Ele reconhece também que o bloco governista à época nunca conseguiu fazer maioria das bancadas no Congresso Nacional – nem com Lula, nem com Dilma. “Essa maioria seria uma base mais ideológica com PDT, PCdoB, PSB. Nós não conseguimos e tivemos que flertar com o Centro, que é muito oportunista, e não só no mal sentido. A oportunidade do Centro é a oportunidade do poder. Quando a economia ia muito bem, todo mundo era ‘Lulinha paz e amor’, ‘Dilma paz e amor’. Quando vem a crise, aí dizem ‘a gente não vai pagar essa crise’, porque a lógica do capital é sempre ganhar”, ponderou.

7 COMENTÁRIOS

  1. Esse cara um falastrão, falar de um governo com apenas 1 ano, e disser que quem estava no poder desde 2002 errou, no mínimo quer fazer o povo Brasileiro de idiota, meu querido presidente sindical quem estava no poder desde 2002 fez foi roubar e muito o nosso Brasil.

  2. Eu entendo essa revolta dele depois que acabou a obrigatoriedade do imposto sindical.
    Mas o país foi roubado sem pena, e transformado em um balcão de negócios nunca visto.
    Bom está na Venezuela que o salário equivale a 15 reais e na Argentina que está começando a faltar produtos na prateleira.

  3. O Uber faz sucesso porque é prático, eficiente e barato, ou seja, só tem qualidades em tal serviço, se esse lacaio petista quis por defeitos arranjou foram qualidades para Bolsonaro, cujo único defeito para eles é ter fechado as torneiras de dinheiro público que esses parasitas enchiam os bolsos. E óbvio que os maiores roubos da história do Brasil são chamados tão somente de “erros”, cínicos, parasitas, parceiros do Luladrão

  4. Não votei em Bolsonaro, mas quando o mesmo entrou o país estava com mais de 13 milhões de desempregados. Mias centrados o PSB do Governador poste de Pernambuco, O PC do B do fantoche Paulo Bonfim, de uma Juazeiro que um é eleito e o outro Governa, do socialismo do ifone e da Hilux…Balela, que cansa. Essa política Brasileira que cada um só tem interesse próprio e o povo que se dane. Esse sindicatos onde muitos eternizam-se no poder com bons salários. O que é bom de estatal ter empresas “modelos” como os correios?? O que é bom, são as universidades particulares que não reprovam ninguém e que 22 pertence ao mesmo grupo que é amigo do rei endeusado.

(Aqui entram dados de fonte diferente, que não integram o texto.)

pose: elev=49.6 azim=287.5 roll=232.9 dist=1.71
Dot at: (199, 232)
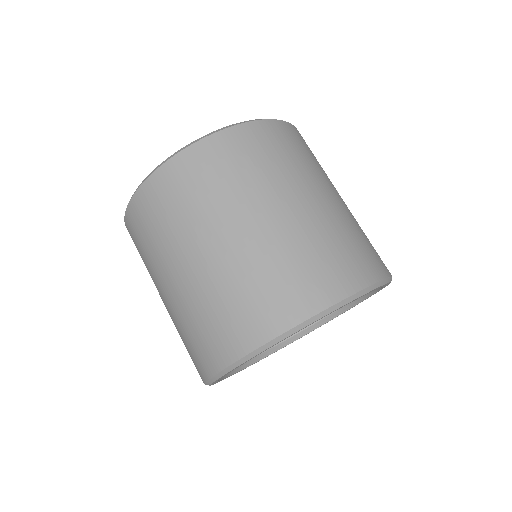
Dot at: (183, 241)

  5. Sindicalistas e sindicatos não passam de um grupos de aproveitadores que sempre se utilizaram da classe trabalhadora como escada para almejar um cargo político no futuro, conheço uma penca deles, que hoje são políticos. A começar pelo marginal chefe da quadrilha petista Lula, que de dia estava no sindicato dos metalúrgicos do ABC e, a noite com os empresários tomando umas e dedurando os trabalhadores. A maioria deles é comunista e visavam assumir o poder, criando uma Ditadura COMUNISTA no pais, mas sucumbiram nas suas ideologias ditatoriais. Quando ele fala dos EUA e Trump, Bolsonaro está certo em se aliar a maior democracia e potência econômica do planeta, quando criticaram a Amazônia Trump ofereceu ajuda ao pais sem pedir nada em troca, enquanto o marginal Lula alimentava países COMUNISTAS como Cuba, com dinheiro do contribuinte a fundo perdido.